─── Приведённый текст
Ольга Матич - Эротическая утопия: новое религиозное сознание и fin de siècle в России
План Федорова по обретению бессмертия тела через оживление мертвых был первым в ряду русских проектов, бросавших столь глобальный вызов природе. Он первый поднял голос против смертельного самовосполнения природы. Еще до Соловьева Федоров утверждал, что вечный круг рождения и смерти можно победить коллективной инверсией энергии либидо, которая вместо того, чтобы порождать новую жизнь, воскресит мертвых. Подразумевалось, что воскресшие тела не будут иметь репродуктивных органов, т. е. дорога к воскресению вела через кастрацию — такое изображение расчлененного тела впоследствии появилось в декадентском искусстве. Воскресшие будут преображены эротической энергией, но сами будут свободны от желания, являя собой будущее сообщество бессмертных евнухов.
──────
─── Данные
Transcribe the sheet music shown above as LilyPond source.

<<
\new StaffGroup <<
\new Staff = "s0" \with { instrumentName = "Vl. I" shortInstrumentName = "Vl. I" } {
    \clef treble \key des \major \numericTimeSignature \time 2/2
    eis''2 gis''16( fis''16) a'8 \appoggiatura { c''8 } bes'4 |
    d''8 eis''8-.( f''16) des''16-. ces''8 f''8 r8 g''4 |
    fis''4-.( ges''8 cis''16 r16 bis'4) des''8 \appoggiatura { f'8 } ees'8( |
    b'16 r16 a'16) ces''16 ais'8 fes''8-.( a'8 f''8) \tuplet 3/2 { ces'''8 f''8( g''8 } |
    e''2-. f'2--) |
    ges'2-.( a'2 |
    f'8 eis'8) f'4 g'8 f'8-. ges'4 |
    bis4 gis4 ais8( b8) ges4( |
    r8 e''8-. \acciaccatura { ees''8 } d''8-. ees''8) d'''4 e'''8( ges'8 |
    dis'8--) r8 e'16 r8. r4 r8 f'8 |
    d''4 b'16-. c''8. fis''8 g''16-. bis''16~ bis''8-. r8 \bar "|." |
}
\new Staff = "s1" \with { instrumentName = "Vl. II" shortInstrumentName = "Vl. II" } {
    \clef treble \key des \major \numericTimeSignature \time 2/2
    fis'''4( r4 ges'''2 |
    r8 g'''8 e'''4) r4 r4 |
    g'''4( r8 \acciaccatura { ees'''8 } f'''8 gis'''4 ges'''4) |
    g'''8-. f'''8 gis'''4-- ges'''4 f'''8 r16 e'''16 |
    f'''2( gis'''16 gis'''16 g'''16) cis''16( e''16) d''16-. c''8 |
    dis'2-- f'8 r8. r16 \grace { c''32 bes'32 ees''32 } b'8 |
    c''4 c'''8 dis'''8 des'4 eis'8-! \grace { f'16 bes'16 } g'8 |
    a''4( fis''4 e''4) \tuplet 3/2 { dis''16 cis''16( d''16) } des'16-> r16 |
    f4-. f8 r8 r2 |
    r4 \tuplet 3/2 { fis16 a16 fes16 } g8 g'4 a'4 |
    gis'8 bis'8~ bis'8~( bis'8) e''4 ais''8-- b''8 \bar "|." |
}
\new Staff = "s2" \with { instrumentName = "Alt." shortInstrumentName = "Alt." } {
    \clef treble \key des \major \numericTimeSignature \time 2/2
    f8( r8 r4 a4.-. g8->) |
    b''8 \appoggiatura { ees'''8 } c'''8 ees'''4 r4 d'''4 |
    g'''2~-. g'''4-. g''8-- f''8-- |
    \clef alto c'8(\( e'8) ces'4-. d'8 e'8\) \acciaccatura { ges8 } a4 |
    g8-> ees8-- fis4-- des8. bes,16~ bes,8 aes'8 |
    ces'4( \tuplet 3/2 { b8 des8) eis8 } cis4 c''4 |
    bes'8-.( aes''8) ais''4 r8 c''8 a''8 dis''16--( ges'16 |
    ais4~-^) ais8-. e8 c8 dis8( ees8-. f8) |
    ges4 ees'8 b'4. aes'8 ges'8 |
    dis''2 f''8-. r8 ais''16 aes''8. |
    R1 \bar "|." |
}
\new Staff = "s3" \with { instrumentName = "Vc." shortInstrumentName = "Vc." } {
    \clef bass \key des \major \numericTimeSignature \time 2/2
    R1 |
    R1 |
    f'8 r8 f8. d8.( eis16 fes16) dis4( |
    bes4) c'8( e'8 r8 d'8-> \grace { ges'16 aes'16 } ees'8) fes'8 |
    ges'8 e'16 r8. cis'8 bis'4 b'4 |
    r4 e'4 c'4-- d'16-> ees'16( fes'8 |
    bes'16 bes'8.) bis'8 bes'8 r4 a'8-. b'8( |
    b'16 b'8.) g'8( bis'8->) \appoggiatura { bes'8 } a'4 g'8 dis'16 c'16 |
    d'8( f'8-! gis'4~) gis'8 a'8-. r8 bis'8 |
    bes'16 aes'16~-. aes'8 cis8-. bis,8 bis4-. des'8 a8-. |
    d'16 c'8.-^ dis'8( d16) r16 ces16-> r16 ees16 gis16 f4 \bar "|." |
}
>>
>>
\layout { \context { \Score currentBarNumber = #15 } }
──────
Задание: Перепишите без изменений отрывок приведённого текста от слов «Ольга Матич - Эротическая» до слов «сообщество бессмертных евнухов.» включительно. Опирайтесь только на приведённый текст.

Письменный ответ:
Ольга Матич - Эротическая утопия: новое религиозное сознание и fin de siècle в России
План Федорова по обретению бессмертия тела через оживление мертвых был первым в ряду русских проектов, бросавших столь глобальный вызов природе. Он первый поднял голос против смертельного самовосполнения природы. Еще до Соловьева Федоров утверждал, что вечный круг рождения и смерти можно победить коллективной инверсией энергии либидо, которая вместо того, чтобы порождать новую жизнь, воскресит мертвых. Подразумевалось, что воскресшие тела не будут иметь репродуктивных органов, т. е. дорога к воскресению вела через кастрацию — такое изображение расчлененного тела впоследствии появилось в декадентском искусстве. Воскресшие будут преображены эротической энергией, но сами будут свободны от желания, являя собой будущее сообщество бессмертных евнухов.